The rollout of the GOP’s plan to reduce Medicaid and Oregon’s own budget shortfall prompted barely a mention as scores of partners in Oregon’s biggest coordinated care organization burrowed into the weeds, seeking to combat challenges Health Share of Oregon’s members face from poverty, inequity and trauma.
March 8, 2017

As a pediatrician at The Children’s Clinic in 2008, Dr. R.J. Gillespie saw a happy six-month-old baby with a clearly depressed mother. By the time that baby was nine months old, he failed his developmental screening. At age two, the child was standing in a corner screaming.

“These are the effects of social determinants,” Gillespie told participants at Health Share of Oregon’s second Transformation Alignment Summit. Even two adverse childhood experiences, or ACEs, for a parent tend to result in that parent’s child failing a development screening at nine months.

“Troubled health and troubled lives go together,” said Dr. David Labby, Health Share’s health strategy advisor. “Poverty and inequality is the thing that is raising (healthcare) costs, and that is the conversation that is not happening.”

One conversation Labby would like to have, based on his survey of Health Share members, is how “resilience trumps ACES.”

“Twenty-five percent do really well even with terrible childhoods,” Labby said. “What happened? We don’t even have a language (to discuss) resilience. How do we even ask these questions? The literature of resilience is small.”

While Labby admits “we’re not going to solve poverty” he believes “health is a community product” and  “resilience is built mostly in communities.”

Tuesday’s summit gave community partners a chance to tell how they build resilience.

Kaiser uses community health navigators, community health workers and a new screening tool that now captures social needs in easier-to-read EPIC records by asking Kaiser members directly about food security, transportation, housing and stress. Caregivers anywhere in the Kaiser network from Longview to Salem can then make appropriate referrals.

“Navigators call people until their (social) needs are met,” said Kaiser’s Bonnie Pickens. “(We) actively integrate social determinants in a patient’s care.”

Fourteen clinics in Oregon’s Primary Care Association also identify at-risk patients based on factors such as whether they are living in poverty, frequently miss appointments, have recurring mental health or substance abuse issues or just don’t speak English.

“It can feel difficult to do this work without the resources to address the problems,” said the association’s Alicia Atalla-Mei. “But asking can be therapeutic (for the patients).”

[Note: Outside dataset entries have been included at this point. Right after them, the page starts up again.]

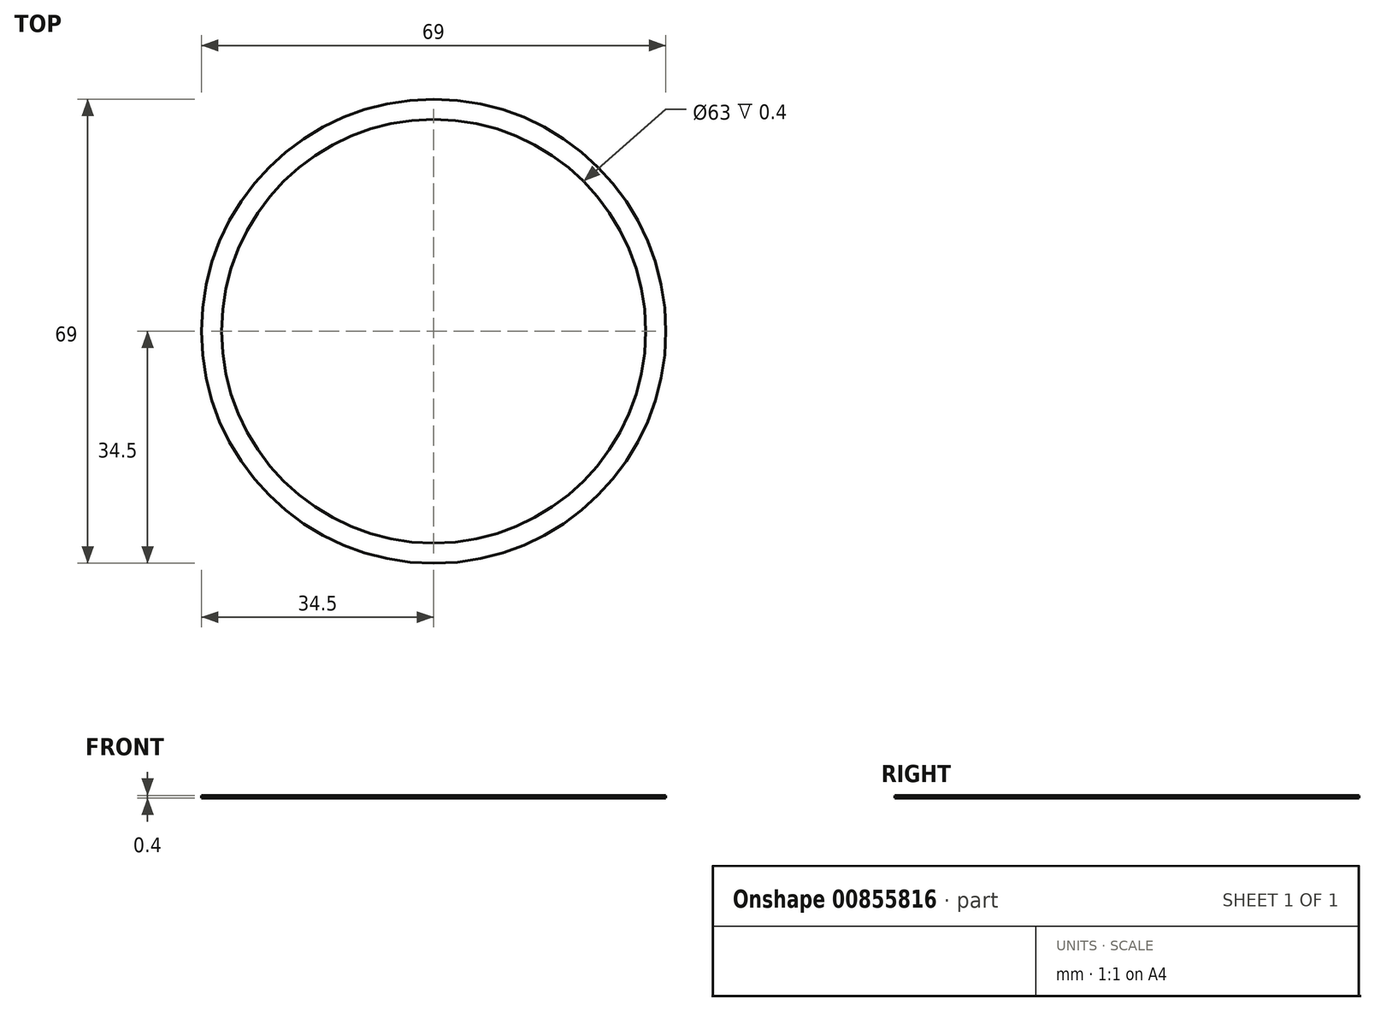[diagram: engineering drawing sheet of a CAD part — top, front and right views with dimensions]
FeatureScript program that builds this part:
annotation { "Feature Type Name" : "Feature", "Feature Type Description" : "" }
export const myFeature = defineFeature(function(context is Context, id is Id, definition is map)
    precondition{}
    {
        {
            var Q0;
            Q0=qCreatedBy(makeId("Top.planeOp"),FACE);
            var sketch = newSketch(context, id + "F0", { "sketchPlane" : qUnion([Q0])});
            skCircle(sketch, "E0", {"center": v(0, 0) * mm, "radius": 31.5 * mm});
            skCircle(sketch, "E1", {"center": v(0, 0) * mm, "radius": 34.5 * mm});
            skSolve(sketch);
        }
        {
            var Q0;
            Q0 = qSketchRegion(id + "F0", true);
            extrude(context, id + "F1", {"entities" : qUnion([Q0]), "depth" : .4 * mm, "offsetDistance" : 25 * mm});
        }
    });
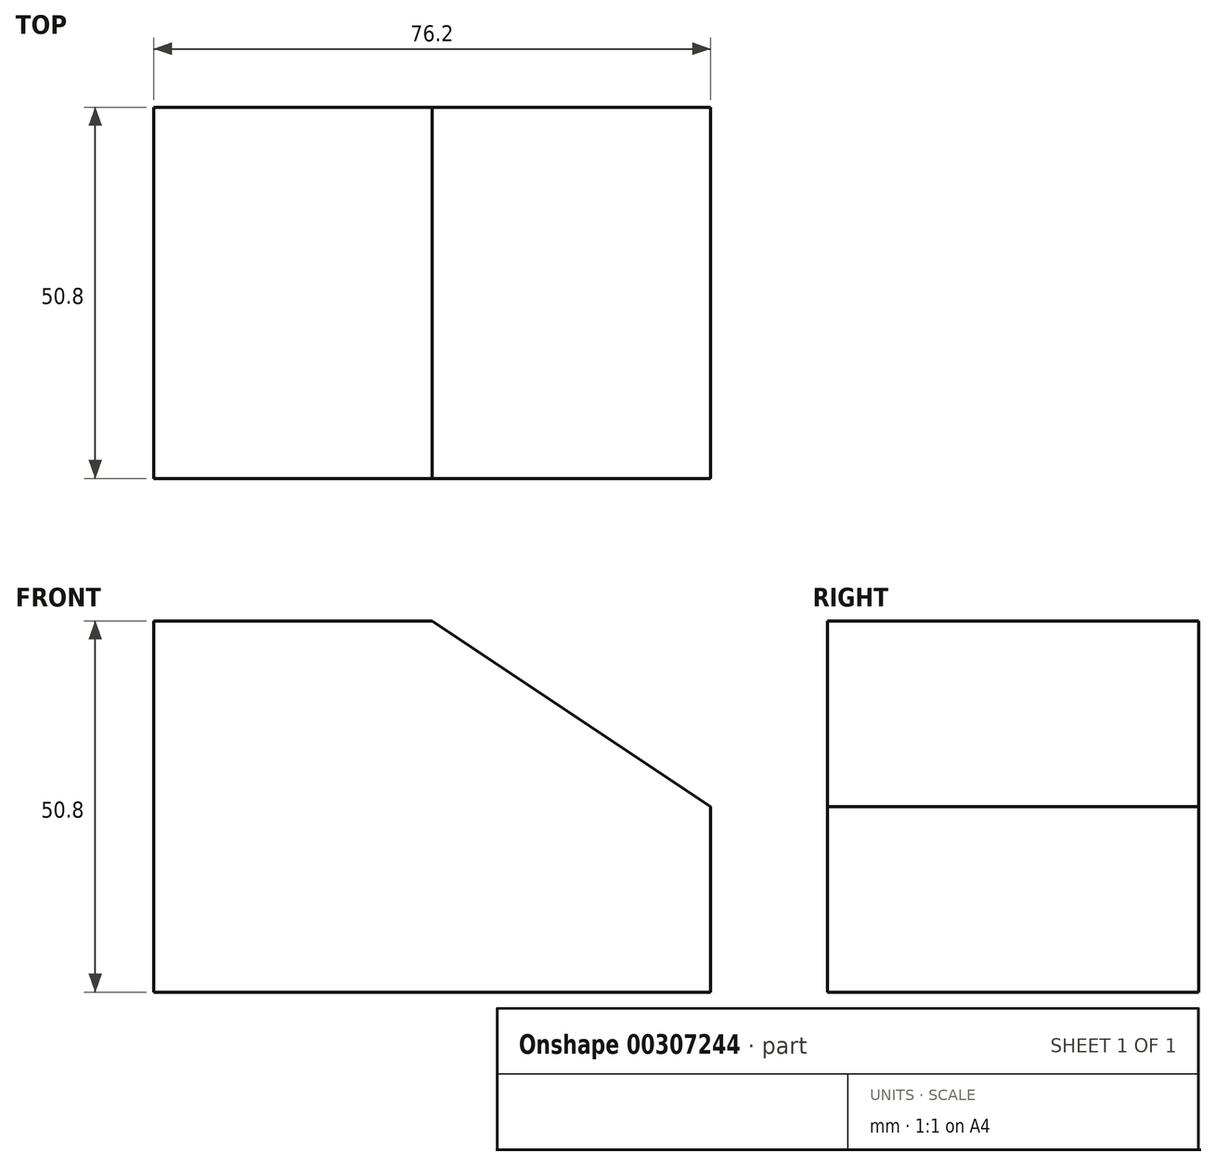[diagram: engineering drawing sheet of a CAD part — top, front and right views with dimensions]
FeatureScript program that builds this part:
annotation { "Feature Type Name" : "Feature", "Feature Type Description" : "" }
export const myFeature = defineFeature(function(context is Context, id is Id, definition is map)
    precondition{}
    {
        {
            var Q0;
            Q0=qCreatedBy(makeId("Front.planeOp"),FACE);
            var sketch = newSketch(context, id + "F0", { "sketchPlane" : qUnion([Q0])});
            skLineSegment(sketch, "E0", {"start": v(45.96, -24.26) * mm, "end": v(-30.24, -24.26) * mm});
            skLineSegment(sketch, "E1", {"start": v(-30.24, -24.26) * mm, "end": v(-30.24, 26.54) * mm});
            skLineSegment(sketch, "E2", {"start": v(-30.24, 26.54) * mm, "end": v(7.86, 26.54) * mm});
            skLineSegment(sketch, "E3", {"start": v(45.96, -24.26) * mm, "end": v(45.96, 1.14) * mm});
            skLineSegment(sketch, "E4", {"start": v(7.86, 26.54) * mm, "end": v(45.96, 1.14) * mm});
            skSolve(sketch);
        }
        {
            var Q0;
            Q0=makeQuery(id+"F0.imprint","IMPRINT",FACE,{"disambiguationData":[TD([[makeQuery(id+"F0.imprint","IMPRINT",EDGE,{"derivedFrom":sQuery(id+"F0.wireOp",EDGE,"E0")}),-1.0]])]});
            extrude(context, id + "F1", {"entities" : qUnion([Q0]), "depth" : 50.8 * mm});
        }
    });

OHSU’s Richmond medical clinic now has a legal clinic inside its walls to help patients deal with wrongful termination, housing issues, domestic violence, guardianship, custody, divorce and other such matters. It’s new to Oregon but 42 states already have legal clinics in health clinics. Samaritan Health is considering a second such Oregon legal clinic in Sweet Home.

Providence’s community paramedicine seeks to reduce hospital readmission rates and emergency visits by giving those who don’t qualify for home health but still need a little home health up to four visits over a 30-day period. Paramedics step beyond the emergency culture of “get in and get out” learning to spend time helping patients with everything from medication to tripping dangers at home -- which could be a tent, under a bridge or a drug house.

The summit also featured updates on Project Echo, launched in 2014 to link specialists with primary care providers via video, Project Nurture’s Providence Milwaukie program for pregnant women with substance use disorders, and Photovoice, using photos taken by community members to show health challenges and community strengths.